Chinese Pendant Accessories
Jade Pendant — Yu Pei
Jade Culture is an important, special component in Chinese Culture.
Since the Neolithic, jade articles were believed as a medium to communicate with the deity and heaven, which made jade a significant part of grand worship ceremonies in ancient cultures like Hongshan, Yangshao, Liangzhu, Longshan, etc.
Unearthed Jade Dragon of the Hongshan Culture (Around 4000 BC — 3000 BC) — National Museum of China
Thousands of years later, since the Xia (2070 BC — 1600 BC) and Shang Dynasty (1600 BC — 1046 BC), as the representative of honorable morals and etiquettes, such as gentleness, benevolence, righteousness, courtesy, wisdom, integrity, and loyalty, etc., jade articles were widely worn by noble classes, and the jade pendant was one of the most popular types in the history.
In ancient China, a decent person would always wear something made of jade, except that something severe or sad happened. During that era, the jade pendant was more of a presentation of status and noble morals, for both men and women.
Gradually, jade pendants spread to the civilians' world but still had strict standards among different classes, in regard to shape and size. For example, dragon and phoenix-shaped jade articles were strictly and only used in royal families.
Jade is believed could bring people good luck, and protect its owner from bad things. It is said that jade will be inspirited and could protect the owner if it has been worn by humans for years.
Also, if a jade accessory, which has been worn by its owner for years, suddenly has a crack or gets broken, this means it had resisted a horrible encounter for its owner already.

● DATA EXTRACT

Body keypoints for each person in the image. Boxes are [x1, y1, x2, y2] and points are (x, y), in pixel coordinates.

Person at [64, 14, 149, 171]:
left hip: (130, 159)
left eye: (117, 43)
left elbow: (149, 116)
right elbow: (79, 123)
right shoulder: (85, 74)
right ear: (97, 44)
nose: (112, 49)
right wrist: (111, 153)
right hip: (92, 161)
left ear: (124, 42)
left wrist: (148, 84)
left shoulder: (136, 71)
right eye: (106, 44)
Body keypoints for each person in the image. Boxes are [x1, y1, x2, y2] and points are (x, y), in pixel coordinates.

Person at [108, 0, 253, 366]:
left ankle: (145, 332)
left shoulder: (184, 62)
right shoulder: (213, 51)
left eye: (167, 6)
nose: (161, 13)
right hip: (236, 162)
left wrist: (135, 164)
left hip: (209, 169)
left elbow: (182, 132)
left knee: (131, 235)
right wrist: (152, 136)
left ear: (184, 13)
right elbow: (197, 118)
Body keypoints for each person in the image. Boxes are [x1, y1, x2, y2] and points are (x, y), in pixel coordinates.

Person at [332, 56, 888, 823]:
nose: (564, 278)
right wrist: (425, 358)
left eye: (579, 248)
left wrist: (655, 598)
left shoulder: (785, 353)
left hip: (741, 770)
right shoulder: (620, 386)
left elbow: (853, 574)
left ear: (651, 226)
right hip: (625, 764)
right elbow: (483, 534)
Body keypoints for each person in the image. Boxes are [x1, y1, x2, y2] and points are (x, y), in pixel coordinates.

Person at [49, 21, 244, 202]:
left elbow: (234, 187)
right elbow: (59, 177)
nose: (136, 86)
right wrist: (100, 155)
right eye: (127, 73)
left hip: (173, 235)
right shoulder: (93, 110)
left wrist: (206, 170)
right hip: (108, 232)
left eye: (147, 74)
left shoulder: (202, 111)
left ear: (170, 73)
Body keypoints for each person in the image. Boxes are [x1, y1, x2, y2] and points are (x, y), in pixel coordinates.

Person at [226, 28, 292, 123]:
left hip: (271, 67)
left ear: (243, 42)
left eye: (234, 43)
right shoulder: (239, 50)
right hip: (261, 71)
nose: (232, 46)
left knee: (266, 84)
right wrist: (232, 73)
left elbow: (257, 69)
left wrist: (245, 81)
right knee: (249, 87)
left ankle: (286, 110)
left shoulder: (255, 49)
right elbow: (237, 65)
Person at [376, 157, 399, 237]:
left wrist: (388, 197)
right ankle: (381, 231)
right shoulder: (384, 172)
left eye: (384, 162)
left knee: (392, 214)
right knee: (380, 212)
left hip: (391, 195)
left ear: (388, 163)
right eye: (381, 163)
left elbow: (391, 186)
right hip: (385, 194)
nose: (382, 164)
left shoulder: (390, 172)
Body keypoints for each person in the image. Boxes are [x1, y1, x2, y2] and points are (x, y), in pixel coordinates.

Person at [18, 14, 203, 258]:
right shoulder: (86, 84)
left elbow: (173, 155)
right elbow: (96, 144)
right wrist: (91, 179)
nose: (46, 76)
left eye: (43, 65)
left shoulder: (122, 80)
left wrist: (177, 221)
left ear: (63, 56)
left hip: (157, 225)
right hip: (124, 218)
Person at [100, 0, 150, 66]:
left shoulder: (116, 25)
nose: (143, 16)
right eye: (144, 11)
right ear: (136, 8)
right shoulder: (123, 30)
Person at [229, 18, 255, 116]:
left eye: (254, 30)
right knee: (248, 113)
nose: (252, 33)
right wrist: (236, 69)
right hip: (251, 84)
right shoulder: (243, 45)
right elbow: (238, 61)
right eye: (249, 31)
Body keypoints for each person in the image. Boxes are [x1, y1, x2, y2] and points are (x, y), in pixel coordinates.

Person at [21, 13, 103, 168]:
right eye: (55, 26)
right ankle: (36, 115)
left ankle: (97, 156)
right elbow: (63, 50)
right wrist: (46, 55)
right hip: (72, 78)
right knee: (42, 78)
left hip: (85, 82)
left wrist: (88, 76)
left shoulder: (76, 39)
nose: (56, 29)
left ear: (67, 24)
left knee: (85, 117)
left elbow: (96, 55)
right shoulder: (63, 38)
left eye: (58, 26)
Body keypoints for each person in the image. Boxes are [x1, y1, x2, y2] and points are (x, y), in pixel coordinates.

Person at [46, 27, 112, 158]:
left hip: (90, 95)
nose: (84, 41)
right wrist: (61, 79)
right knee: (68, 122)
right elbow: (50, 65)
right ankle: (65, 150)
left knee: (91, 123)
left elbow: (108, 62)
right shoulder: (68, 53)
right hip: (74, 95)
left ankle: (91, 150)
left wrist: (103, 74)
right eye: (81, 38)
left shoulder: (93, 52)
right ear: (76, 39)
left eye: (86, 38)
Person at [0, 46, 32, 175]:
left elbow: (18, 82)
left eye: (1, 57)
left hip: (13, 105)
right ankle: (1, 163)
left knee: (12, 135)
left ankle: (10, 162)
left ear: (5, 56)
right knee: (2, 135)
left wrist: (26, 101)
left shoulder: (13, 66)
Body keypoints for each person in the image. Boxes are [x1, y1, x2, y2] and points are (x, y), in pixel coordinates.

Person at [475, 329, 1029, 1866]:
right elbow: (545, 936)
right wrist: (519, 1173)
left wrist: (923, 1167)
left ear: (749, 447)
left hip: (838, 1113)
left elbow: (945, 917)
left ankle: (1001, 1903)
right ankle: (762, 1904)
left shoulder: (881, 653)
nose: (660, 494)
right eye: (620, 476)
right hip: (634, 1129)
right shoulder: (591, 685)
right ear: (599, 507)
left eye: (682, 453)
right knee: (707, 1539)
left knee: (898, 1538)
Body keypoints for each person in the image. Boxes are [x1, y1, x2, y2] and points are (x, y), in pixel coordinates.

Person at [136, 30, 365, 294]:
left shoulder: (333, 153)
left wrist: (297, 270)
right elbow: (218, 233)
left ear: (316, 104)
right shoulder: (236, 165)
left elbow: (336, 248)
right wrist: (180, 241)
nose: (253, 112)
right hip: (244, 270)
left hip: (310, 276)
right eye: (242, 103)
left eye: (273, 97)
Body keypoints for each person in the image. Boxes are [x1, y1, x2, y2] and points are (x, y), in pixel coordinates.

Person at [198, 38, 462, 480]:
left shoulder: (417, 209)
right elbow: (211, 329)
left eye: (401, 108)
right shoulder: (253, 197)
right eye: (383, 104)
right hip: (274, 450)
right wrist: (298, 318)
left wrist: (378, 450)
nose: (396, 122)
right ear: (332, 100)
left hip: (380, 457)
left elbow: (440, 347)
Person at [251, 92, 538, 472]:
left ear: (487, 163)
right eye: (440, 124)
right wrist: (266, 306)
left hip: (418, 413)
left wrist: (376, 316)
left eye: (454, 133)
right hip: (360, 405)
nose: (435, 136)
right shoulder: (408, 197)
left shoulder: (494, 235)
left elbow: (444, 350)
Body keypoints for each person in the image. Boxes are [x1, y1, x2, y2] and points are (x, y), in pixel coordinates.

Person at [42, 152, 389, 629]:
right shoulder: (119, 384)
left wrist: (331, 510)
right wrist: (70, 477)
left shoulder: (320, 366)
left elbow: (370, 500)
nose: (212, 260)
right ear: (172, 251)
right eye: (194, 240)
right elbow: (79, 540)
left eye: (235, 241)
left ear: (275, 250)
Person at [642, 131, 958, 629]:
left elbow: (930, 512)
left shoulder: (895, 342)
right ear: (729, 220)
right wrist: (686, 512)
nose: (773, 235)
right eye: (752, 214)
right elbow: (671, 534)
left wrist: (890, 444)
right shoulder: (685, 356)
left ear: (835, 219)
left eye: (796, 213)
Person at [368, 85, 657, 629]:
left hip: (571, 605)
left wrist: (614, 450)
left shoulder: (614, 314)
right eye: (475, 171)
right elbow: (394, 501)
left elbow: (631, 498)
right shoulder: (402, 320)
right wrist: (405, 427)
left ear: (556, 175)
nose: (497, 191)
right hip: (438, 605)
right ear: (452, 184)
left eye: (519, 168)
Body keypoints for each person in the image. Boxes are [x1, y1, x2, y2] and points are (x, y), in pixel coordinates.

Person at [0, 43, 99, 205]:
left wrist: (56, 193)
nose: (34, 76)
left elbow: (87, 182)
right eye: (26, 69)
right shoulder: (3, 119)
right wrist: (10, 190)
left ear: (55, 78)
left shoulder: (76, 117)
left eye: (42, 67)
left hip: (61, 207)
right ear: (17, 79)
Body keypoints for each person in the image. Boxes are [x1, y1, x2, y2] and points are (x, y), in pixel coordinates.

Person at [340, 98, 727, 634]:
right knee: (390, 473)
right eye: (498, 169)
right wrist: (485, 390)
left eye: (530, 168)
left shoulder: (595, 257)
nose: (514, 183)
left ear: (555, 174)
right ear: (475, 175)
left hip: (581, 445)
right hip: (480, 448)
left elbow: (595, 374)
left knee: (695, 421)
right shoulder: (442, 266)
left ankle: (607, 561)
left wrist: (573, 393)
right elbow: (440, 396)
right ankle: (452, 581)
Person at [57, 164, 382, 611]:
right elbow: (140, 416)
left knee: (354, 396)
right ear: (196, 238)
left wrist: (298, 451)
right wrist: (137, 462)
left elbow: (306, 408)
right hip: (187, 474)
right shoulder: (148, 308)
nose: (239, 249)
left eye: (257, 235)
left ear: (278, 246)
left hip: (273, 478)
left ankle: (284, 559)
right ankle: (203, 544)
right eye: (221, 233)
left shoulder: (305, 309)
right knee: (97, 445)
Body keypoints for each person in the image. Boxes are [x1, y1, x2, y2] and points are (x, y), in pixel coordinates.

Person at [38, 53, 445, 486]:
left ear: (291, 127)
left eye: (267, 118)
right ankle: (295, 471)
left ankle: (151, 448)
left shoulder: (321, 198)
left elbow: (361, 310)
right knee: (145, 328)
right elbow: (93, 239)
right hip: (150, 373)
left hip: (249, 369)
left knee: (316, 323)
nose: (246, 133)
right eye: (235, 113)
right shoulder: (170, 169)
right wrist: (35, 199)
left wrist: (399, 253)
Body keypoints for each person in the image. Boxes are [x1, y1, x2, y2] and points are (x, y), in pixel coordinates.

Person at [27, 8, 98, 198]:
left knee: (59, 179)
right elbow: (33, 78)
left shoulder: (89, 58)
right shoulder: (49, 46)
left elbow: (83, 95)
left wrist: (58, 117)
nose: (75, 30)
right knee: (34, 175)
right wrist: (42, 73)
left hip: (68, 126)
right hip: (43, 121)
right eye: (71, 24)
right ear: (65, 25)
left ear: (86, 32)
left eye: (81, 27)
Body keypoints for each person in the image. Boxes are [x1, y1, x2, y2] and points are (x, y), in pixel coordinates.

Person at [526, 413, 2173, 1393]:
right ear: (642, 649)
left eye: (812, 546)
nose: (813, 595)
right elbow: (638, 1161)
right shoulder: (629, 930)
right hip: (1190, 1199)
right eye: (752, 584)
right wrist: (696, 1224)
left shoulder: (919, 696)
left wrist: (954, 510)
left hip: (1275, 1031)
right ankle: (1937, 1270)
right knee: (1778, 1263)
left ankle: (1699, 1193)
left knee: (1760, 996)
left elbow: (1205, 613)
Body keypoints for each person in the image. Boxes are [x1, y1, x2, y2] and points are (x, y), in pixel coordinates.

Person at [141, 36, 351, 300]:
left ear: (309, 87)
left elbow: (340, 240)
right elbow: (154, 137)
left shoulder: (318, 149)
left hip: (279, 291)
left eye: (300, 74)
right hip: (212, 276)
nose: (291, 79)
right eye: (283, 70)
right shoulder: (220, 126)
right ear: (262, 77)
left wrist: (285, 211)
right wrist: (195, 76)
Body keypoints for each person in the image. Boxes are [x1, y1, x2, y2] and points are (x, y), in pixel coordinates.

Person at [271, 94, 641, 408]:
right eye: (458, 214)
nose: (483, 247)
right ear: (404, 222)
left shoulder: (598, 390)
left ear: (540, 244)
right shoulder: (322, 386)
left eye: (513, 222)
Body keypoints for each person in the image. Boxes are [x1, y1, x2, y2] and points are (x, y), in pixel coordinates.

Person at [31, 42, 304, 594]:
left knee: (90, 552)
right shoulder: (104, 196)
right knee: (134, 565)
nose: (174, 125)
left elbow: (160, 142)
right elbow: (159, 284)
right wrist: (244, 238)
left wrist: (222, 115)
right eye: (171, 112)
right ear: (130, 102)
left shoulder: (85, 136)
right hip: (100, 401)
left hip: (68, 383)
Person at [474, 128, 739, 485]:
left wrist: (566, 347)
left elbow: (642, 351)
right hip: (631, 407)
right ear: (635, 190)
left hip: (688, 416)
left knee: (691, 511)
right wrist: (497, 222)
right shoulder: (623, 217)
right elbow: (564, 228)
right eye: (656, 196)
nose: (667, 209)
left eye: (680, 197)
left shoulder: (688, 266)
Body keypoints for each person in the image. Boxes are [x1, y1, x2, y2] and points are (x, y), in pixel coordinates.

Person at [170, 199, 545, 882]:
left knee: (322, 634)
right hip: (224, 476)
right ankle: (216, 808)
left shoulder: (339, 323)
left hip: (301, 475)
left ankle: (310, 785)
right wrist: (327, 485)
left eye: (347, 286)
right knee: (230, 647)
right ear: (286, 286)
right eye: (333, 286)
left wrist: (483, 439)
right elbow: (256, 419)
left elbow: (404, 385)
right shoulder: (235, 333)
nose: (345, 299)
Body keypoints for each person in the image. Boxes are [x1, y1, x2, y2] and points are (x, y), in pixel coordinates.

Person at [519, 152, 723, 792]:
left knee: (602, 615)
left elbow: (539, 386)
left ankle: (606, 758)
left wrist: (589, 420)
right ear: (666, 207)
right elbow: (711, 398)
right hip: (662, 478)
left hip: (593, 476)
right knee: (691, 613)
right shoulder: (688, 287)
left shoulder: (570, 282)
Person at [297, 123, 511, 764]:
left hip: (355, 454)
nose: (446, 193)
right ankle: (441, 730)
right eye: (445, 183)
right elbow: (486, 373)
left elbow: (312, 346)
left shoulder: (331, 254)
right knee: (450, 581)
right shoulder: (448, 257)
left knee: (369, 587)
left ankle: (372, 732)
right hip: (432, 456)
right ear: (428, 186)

● EXERCISES
**A.** Reproduce the passage on Chinese jade pendants word for word, from "Chinese Pendant Accessories" up to and including "Liangzhu, Longshan, etc.".
**B.** Answer these questions using the passage on Chinese jade pendants:
(i) Starting with which two dynasties were jade articles widely worn by noble classes?
(ii) Jade articles of which shapes were used only in royal families?
(iii) According to the passage, what does it mean when a jade accessory that its owner has worn for years suddenly cracks or breaks?

● PER-TASK OUTPUTS
**A.**
Chinese Pendant Accessories
Jade Pendant — Yu Pei
Jade Culture is an important, special component in Chinese Culture.
Since the Neolithic, jade articles were believed as a medium to communicate with the deity and heaven, which made jade a significant part of grand worship ceremonies in ancient cultures like Hongshan, Yangshao, Liangzhu, Longshan, etc.

**B.**
(i) The Xia and Shang Dynasties.
(ii) Dragon and phoenix shapes.
(iii) It means the jade had already resisted a horrible encounter for its owner.